Dixit Joshi, Group Treasurer of Deutsche Bank, recently shared some insights with us about what life is like for a prominent Investment Banker, as well why he supports the British Asian Trust.
What is a typical working day like for you as Group Treasurer of Deutsche Bank?
It’s the oldest cliché but there truly is no typical day in banking. However, I can be working from our London, Frankfurt, New York or Singapore offices and there will still be some common themes to my day. Firstly, it will be incredibly busy with internal and external meetings. Every day I will catch up with my management team on a range of topics from new business and issuances, liquidity stress forecasting, capital and balance sheet decisions and regulatory matters. I frequently meet with clients and investors of the bank to discuss our strategy, capital and balance sheet management or latest results. We have regular internal meetings across Treasury and the bank where discussion will centre on the strategic use of our financial resources, risks and priorities. And once every week to two weeks I will attend the Deutsche Bank Management Board to update them on the departments work and ongoing challenges.

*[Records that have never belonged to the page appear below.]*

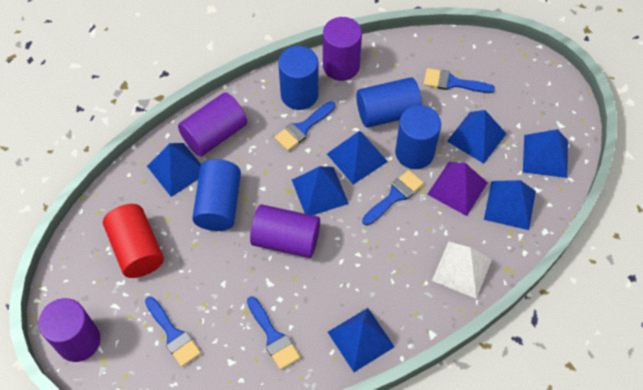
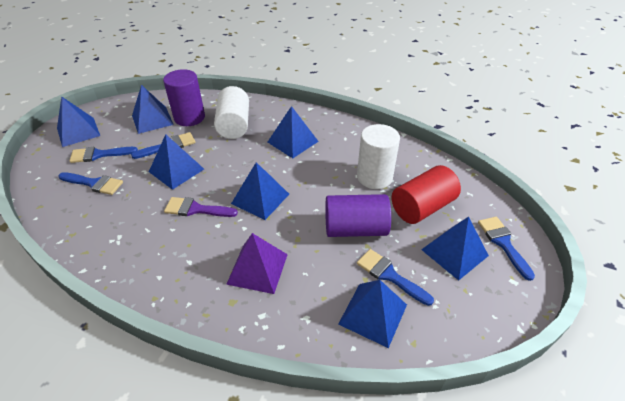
blue cylinder: 4 -> 0
purple brush: 0 -> 1
purple cylinder: 4 -> 2
white cylinder: 0 -> 2
white pyramid: 1 -> 0

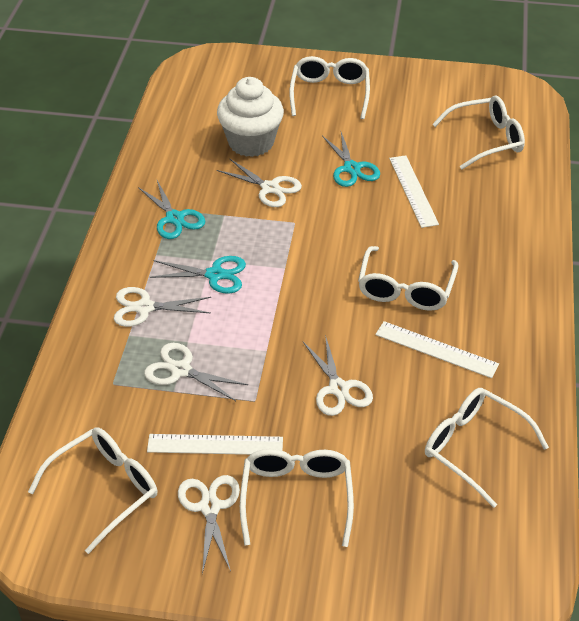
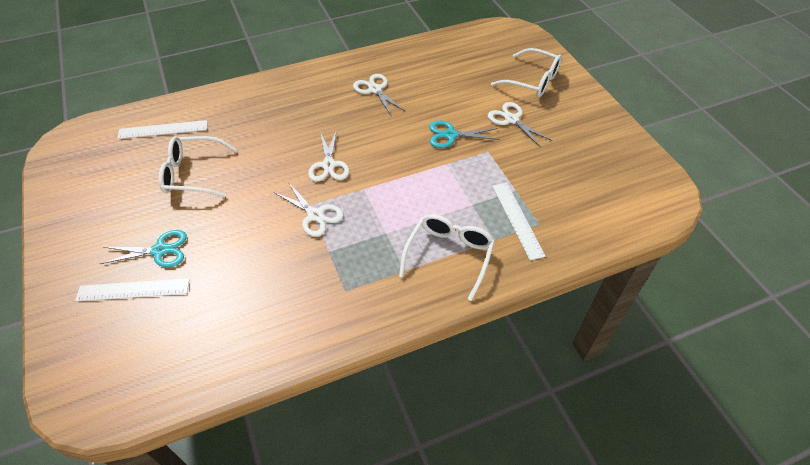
turquoise scissors: 3 -> 2
white cupcake: 1 -> 0
white glasses: 6 -> 3
white scissors: 5 -> 4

Hopefully the second theme has already emerged, and that is the variety of topics and tasks in my day. As Treasurer my responsibility is to steer the firm’s financial resources in a commercial, controlled and compliant manner. As this touches every business and covers capital, leverage, liquidity and funding my team and I can pivot from being focused on funding for a large multi-billion transaction for a New York Trading desk one hour to discussing liquidity risks with regulators in Singapore the next.
The combination of live markets, trading activity and client transactions means staying nimble and able to adapt to changing conditions are key pre-requisites in this position.
What has been the biggest highlight of your career to date? And some of the challenges?
Highlight? It is hard to single out a specific instance but would say the opportunity to have worked in the US, Asia and EMEA, across several diverse businesses and through so many good and challenging markets over the past 25 years - to have survived many of those would qualify as a highlight I think!
One of the challenges I have frequently addressed throughout my career is bringing about change. In large organisations it can be difficult navigating through all the layers to execute on change needed. I’m especially focused on utilising smart technology to solve issues in a way we couldn’t before, and whilst this is greatly supported, the implementation of projects of this size in a 100 000-person organisation brings many challenges.
How do you stay passionate about what you do?
The knowledge that we can drive real change, to produce tangible outcomes that will benefit people – the banks clients, shareholders, employees and the wider communities – that keeps me driven. Also, with few industries having this combination of such incredibly talented people with a dynamic and ever-changing environment, it remains intellectually complex and most interesting.
Philanthropy and giving back is a big part of your life – what approach to philanthropy have you adopted and how much has this been influenced by your professional life?
My approach has been to seek out where an impactful difference can be made and measured, whether this be with charities, as an individual or as an angel investor. I’m sure my professional life will have influenced this, as my banking and investing experience has led me to focus more on ‘venture philanthropy’. It is important to maximise the impact of efforts to be efficient and effective, and identifying the right partners to work with is probably the most important decision to get right.
What issues are you particularly passionate about supporting? And why?
Having been educated in South Africa and with close experience in India, I’ve been able to see first-hand the transformative impact education can have on generations. In Banking and elsewhere, the rapid changes we are seeing due to technology advancement have an enormous risk of creating further inequality unless we invest in building skills.
Hence, I’m actively involved in a number of educational initiatives. Through the Joshi Family Foundation, as a board member of Pratham, a leading India focused education non-profit, as a trustee of the Student Sponsorship Programme in South Africa and as a supporter and judge of the Global Teacher prize. I recently attended the Global Teacher Prize Gala and hearing the stories of these inspirational teachers reminded me again of the importance of investing in futures.
Why do you support the British Asian Trust?
The Trust has at its heart the same values and beliefs as I do and I believe that working as a collective will see us achieve much more than as a sum of parts. Having been involved now for many years I’ve seen first-hand the impact that can be made but acutely aware of how much more there is to be done. The Trust’s focus on outcomes fits well with my investment philosophy and the recent work on the Development Impact Bond brings together the best of bond, financial markets and compassion to deliver on education “performance” targets. I can’t think of a better investment!